分類:よもやま話

総焼き入れゲージの問題

 右の写真のようになったから、これと同じゲージを製作してくれという依頼があった。

 当該品は総焼き入れゲージ。
 通常は、測定部だけを焼き入れるのだが、何時の頃からか、かなり以前からの話になるのだが、ゲージ全体を焼き入れしろという話が持ち上がってきていた。

 なぜ総焼き入れでないといけないかという(ユーザー側からの)理由は、測定部だけの焼き入れ品だと、「寸法がよく狂うから」。

 つまり、工具用鋼材(SK5/Sk4/Sk3/SKS3)では、ナマ材のままでは材料強度に不安があるということらしい。

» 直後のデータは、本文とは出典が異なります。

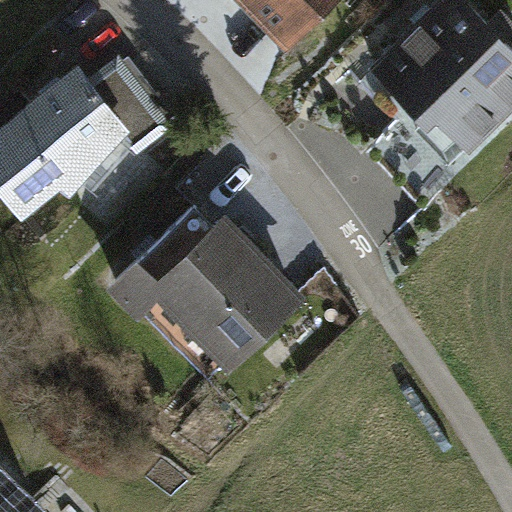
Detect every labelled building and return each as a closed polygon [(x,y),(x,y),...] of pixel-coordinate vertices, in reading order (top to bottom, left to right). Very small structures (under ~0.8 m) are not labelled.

 このことが意味していることは、一旦仕上げられたゲージも、「経年変化」で寸法は狂っていくもので、そのことについてはゲージ屋の責任ではなく、材料それ自体の持つ特性の故である、という、ゲージ屋の「不手際」を免責してくれるという話なのである。

 総焼き入れゲージとなれば、手間は掛かるし、いろいろと難しい問題が持ち上がるから、その分はコスト高となって高価格になってもやむを得ないという、ゲージ屋にとっては非常に有り難い話ではある。

 「経年変化」という言葉が何を意味するかという点が、実は深くは追究されてはいない。
 ゲージ製作工程で、無茶な力が加われば、その力が「残留応力」となって寸法の狂いの原因となる。
 あるいは、焼き入れに際して「焼き戻し」をしていなければ、そのことが寸法の狂いの原因となる。

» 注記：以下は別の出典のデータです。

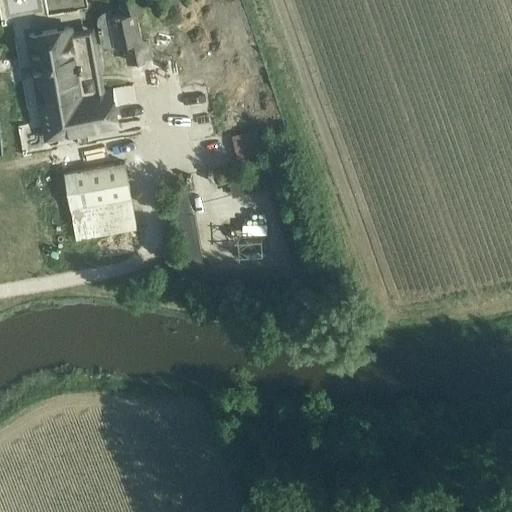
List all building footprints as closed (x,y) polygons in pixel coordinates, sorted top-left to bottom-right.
[(120,0),(123,11),(112,13),(111,9),(104,10),(101,13),(98,16),(97,20),(103,48),(117,45),(116,43),(125,41),(129,60),(152,55),(148,36),(142,38),(137,10),(144,8),(142,0),(120,0)] [(70,27),(28,35),(36,79),(48,77),(52,99),(40,101),(47,139),(59,136),(118,126),(112,90),(78,96),(74,73),(97,69),(97,70),(99,70),(95,48),(91,49),(88,35),(72,37),(70,27)] [(177,68),(169,77),(181,86),(188,76),(177,68)] [(238,159),(261,153),(256,131),(232,137),(238,159)] [(124,159),(64,169),(76,235),(136,224),(124,159)] [(243,215),(251,259),(284,253),(278,221),(293,218),(284,171),(236,180),(238,195),(260,191),(264,211),(243,215)] [(194,191),(184,193),(188,213),(199,210),(194,191)] [(234,286),(235,273),(212,271),(211,284),(234,286)]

 これらの問題をきちんと解決して(これは、ゲージ・メーカーの責任だろう)、
 それでもゲージの狂いが生じるかどうかが検証されるべきなのである。

 板ゲージ用の工具鋼、特に日立金属(株)のYG4/YCS3/SGTは、製鋼段階で「球状化焼き鈍し」がなされていて、工具鋼としての信頼性は絶対的なものであったし、材料としての「強度」も何ら不安を与えるようなものではないわけで、従って、残留応力が蓄積・累積しない加工法でゲージ製作をする、焼き入れに際してはきちんと「焼き戻し」をするということで、問題は生じないように出来るわけなのである。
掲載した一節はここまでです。